Purpose: To increase interpretability of ultrasound and to measure respiratory motion. Method and Materials: An ultrasound probe is affixed to a position‐sensing articulating arm, and the calculated ultrasound image plane is dynamically intersected with a 3D CT image volume. The resulting synchronized ultrasound/CT image pair is superimposed on a multi‐layer display or blended on a single monitor for real‐time presentation. Additionally the ultrasound stream is captured to file along with regularly sampled system transformations, and the ultrasound/CT image pairs can be extracted at a later time. The system is calibrated with derivations of the transformations among the coordinate systems of the patient, ultrasound probe, and articulating arm.
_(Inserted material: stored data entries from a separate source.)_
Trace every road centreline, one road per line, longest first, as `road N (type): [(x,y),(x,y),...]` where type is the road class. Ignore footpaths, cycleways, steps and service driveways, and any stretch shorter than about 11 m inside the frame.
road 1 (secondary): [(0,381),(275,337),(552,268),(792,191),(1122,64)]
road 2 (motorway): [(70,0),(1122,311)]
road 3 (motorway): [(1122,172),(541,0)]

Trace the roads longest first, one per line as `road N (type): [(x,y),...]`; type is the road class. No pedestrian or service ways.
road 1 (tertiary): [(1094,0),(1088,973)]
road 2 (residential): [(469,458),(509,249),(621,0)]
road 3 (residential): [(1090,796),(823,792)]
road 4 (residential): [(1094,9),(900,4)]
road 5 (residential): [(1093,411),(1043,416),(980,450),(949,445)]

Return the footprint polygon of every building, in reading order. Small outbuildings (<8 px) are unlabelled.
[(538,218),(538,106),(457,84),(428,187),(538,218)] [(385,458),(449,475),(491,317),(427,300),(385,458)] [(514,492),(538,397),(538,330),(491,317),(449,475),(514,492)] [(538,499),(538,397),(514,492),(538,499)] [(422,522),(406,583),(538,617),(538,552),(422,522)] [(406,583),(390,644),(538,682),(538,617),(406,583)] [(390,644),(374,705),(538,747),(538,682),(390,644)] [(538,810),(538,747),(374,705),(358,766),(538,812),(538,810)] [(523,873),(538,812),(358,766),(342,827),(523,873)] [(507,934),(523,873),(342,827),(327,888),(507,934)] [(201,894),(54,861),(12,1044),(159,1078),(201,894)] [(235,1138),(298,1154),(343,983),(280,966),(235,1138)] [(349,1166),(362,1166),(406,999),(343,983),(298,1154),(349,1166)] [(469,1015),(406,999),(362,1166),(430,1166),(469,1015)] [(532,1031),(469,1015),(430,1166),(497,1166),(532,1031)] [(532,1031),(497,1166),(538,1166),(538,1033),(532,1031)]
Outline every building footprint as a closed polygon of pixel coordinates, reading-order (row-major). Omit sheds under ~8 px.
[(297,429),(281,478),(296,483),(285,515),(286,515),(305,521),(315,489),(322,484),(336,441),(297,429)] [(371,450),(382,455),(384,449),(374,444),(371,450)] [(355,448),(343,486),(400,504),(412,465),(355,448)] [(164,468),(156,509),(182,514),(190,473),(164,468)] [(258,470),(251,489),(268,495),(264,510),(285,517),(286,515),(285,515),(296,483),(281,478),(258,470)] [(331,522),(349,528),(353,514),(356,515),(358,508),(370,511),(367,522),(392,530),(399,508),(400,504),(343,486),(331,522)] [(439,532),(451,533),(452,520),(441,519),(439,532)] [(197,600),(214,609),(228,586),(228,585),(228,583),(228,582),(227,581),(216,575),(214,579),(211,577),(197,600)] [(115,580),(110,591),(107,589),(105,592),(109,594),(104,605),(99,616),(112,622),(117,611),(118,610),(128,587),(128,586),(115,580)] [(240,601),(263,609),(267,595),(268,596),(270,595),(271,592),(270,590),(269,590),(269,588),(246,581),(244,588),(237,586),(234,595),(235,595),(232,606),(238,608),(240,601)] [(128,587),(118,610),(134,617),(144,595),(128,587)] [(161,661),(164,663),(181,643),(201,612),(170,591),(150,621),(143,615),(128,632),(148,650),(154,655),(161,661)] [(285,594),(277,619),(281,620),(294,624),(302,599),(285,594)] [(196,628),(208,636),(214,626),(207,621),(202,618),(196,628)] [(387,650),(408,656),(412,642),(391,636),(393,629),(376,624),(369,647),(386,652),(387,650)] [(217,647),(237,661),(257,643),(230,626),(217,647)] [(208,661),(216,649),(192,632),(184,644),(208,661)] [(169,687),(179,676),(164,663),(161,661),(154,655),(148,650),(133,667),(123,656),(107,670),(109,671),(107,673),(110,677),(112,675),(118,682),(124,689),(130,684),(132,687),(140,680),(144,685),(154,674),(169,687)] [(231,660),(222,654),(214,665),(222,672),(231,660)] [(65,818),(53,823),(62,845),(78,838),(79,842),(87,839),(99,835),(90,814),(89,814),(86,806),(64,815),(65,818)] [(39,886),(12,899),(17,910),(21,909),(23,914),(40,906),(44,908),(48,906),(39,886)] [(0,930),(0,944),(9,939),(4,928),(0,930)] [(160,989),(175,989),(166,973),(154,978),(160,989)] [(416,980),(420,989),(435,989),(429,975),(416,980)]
The system was tested by capturing image pairs using a QA phantom, and calculating the proximity of registered points. Specifically, identifiable points were registered in the ultrasound image, and the transformations used in deriving the CT image plane were applied to those points. Distances were calculated between those transformed ultrasound points and the corresponding points in the CT image. Results: In 12 experiments, the mean distance between the transformed ultrasound points and the corresponding CT ranged from 1.13 mm to 1.80 mm, with standard deviation between 0.81 mm and 1.76 mm, and maximum distance between 4.56 mm and 12.08 mm. The results were not consistently affected by the position or orientation of the phantom with respect to the articulating arm, nor by the depth of the image plane. Conclusion: The system provides real‐time and post‐imaging super position of ultrasound and CT images, with displayed accuracy better than 2 mm. The high resolution of the CT image provides accurate context for interpreting the ultrasound. Moreover, it provides a static reference for observing and calculating the effect of respiratory motion and other real‐time factors on patient anatomy. Work is funded by NIH grant 1RO1EB002899.